No eran más de las dieciocho horas cuando me despertaba para iniciar la supervivencia en este azaroso y cruel mundo en cual vivimos. Mi papá siempre decía “vivís el mundo del revés”, y en efecto, tenía razón. Me despertaba cuando el sol había iniciado su descenso, comía algunas tostadas con queso untable y un cappuccino para subsanar la falta de alimentos que debería haber ingerido durante el desayuno y el almuerzo, y, terminado dicho acto, comenzaba la ardua lucha contra el sedentarismo y la cotidianeidad que me hostigaban a diario. Aclaro que, además, se debatía en mi cabeza un duelo psicológico a cerca de la dicotomía de creer si estábamos llevados a la predestinación o si seríamos artífices de nuestro propio destino; hubiera sido beneficioso para mí optar por la primera posibilidad, pero muy dentro de mí sabía que estaba lejos de ello.
Las horas transcurrían y sumergíame en el mundo de las ilusiones y utopías, las proyecciones, ese axioma universal de la vida tipo, feliz, ese cliché que me habían impuesto cuan niño. Pero al mirar el reloj, ya había pasado media noche y no había hecho nada de mi existencia, no había incorporado nuevas tendencias, ni quebrantado paradigmas.
Necesitaba un plan, al que debía visualizar, por ello opté por trasladarme al mundo paralelo más abstracto e ideal que tenía a mi disposición. Tomé un DVD, lo inserté en el reproductor. Encontré una historia, una vida, me transformé en un personaje, todo tenía sentido, formaba parte de un grupo de pertenencia el cual también me pertenecía. Cambié mi voz, mi indumentaria, fui testigo de dos excitantes horas en donde el planeta, ese geoide cuerpo azul, parecía girar a mí alrededor. Me hablaban, miraban, tocaban, querían; la integridad, formaba parte de mí.
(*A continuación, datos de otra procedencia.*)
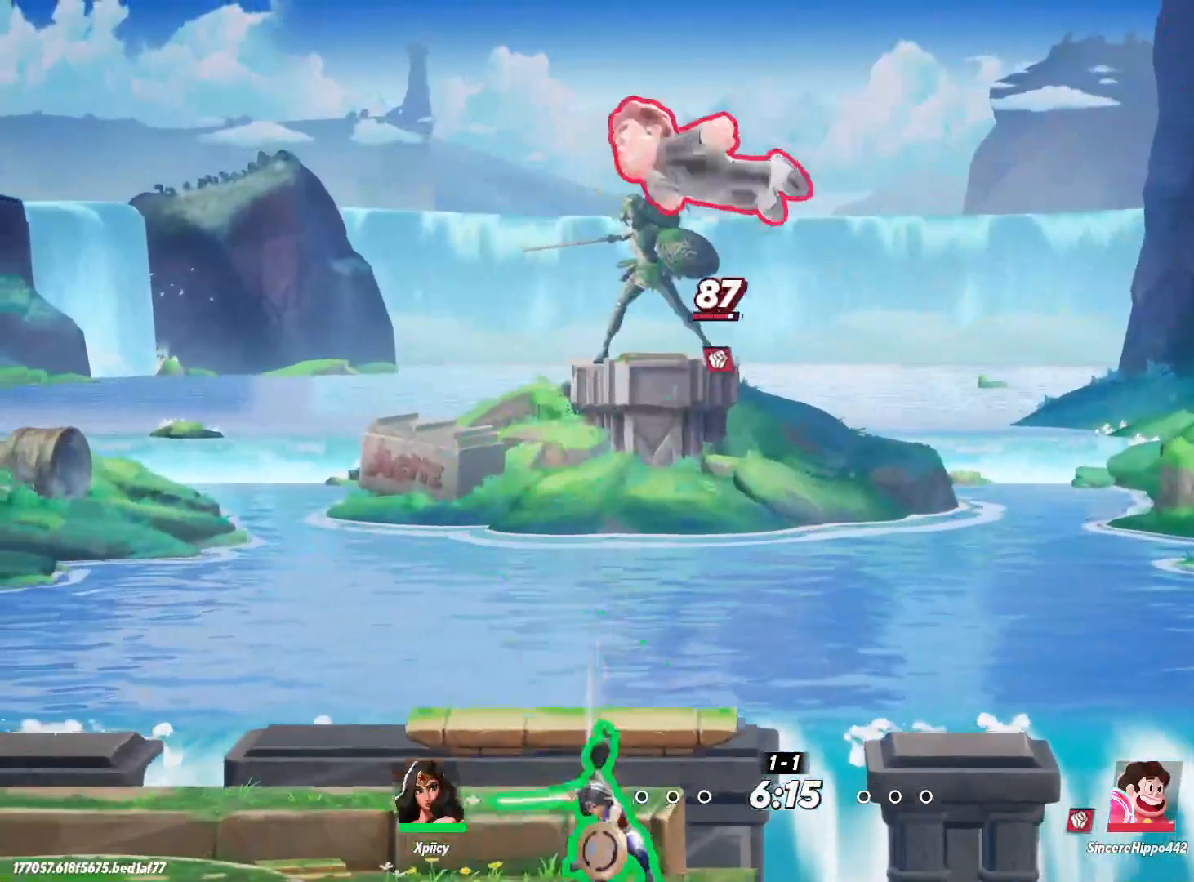
{"keys": ["a", "s"], "events": [[183, "s", "down"]]}
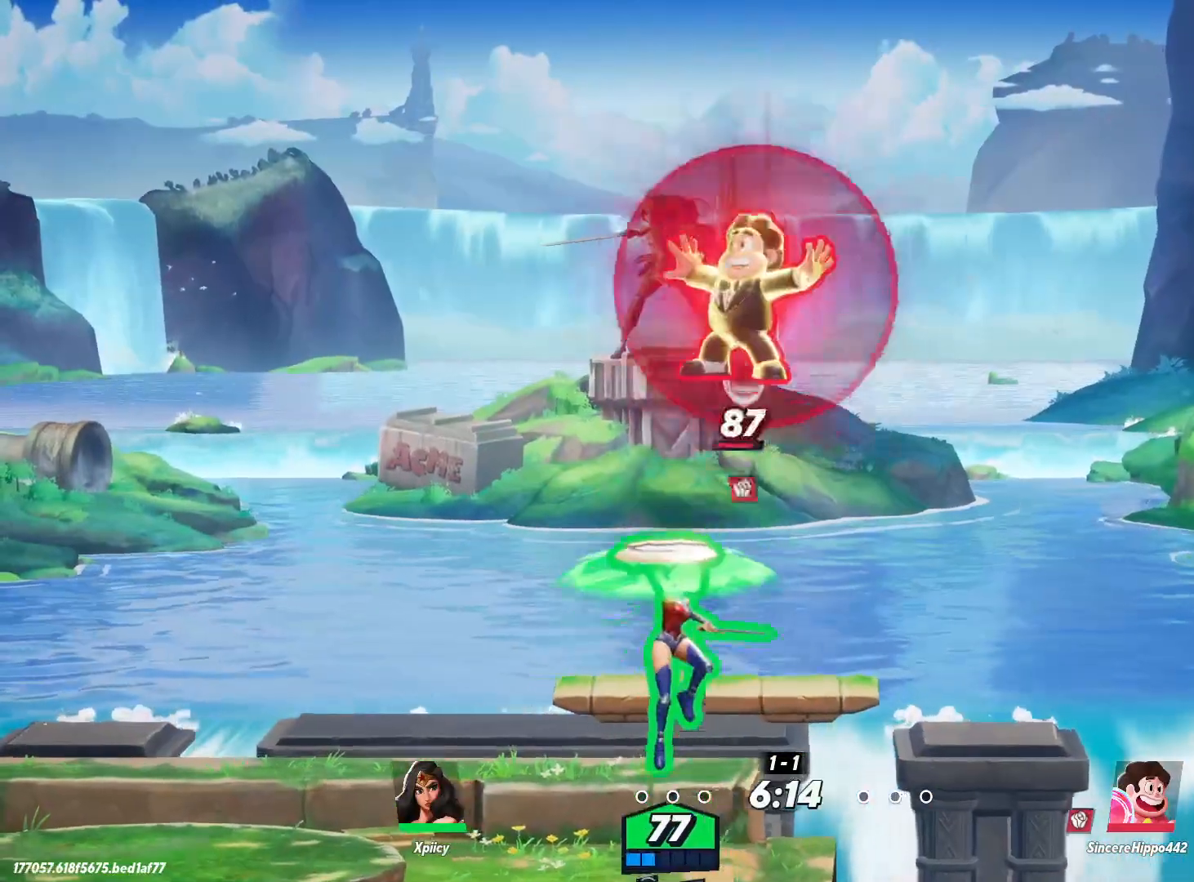
{"keys": ["d"], "events": [[100, "a", "up"], [100, "d", "down"], [100, "s", "up"], [200, "a", "down"], [233, "d", "up"], [433, "a", "up"], [433, "d", "down"]]}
No eran más de las dieciocho treinta horas cuando me despertaba para padecer, otra vez, todo el conjunto de estadíos que me asediaban en la totalidad de mis días. Era paradójico encontrar la complejidad en los actos eventuales asimilados por el común de las personas que me rodeaban. Observaba con indiferencia el paso de los segundos, los minutos y las horas, cuando el ensordecedor sonido del silencio anunciaba la medianoche, sombría y elegante. Sumido en la monótona penumbra de mi hogar, o mi vida tal vez, entendía que debía amalgamar el tiempo perdido.
Necesitaba un plan, la evasión se presentaba como la candidata más certera. Pensé en Tolstoi, sí, él podría ayudarme. Procedí a tomar un viejo tomo, descolorido, que intentaba ser verde musgo (anteriormente hubiese dicho tan solo verde, pero la complejidad de las nomenclaturas de los tiempos modernos no me permitiría ser tan obtuso). Inevitablemente se produce esa metamorfosis tan anhelada. Había abandonado mi habitación. Era un imponente caballero, respetable y honorable de la ajetreada Edad Media. Todos parecían observarme atónitos, con un dejo de admiración. Viví las tres horas más excitantes del día en que me encontraba, hasta desvanecer.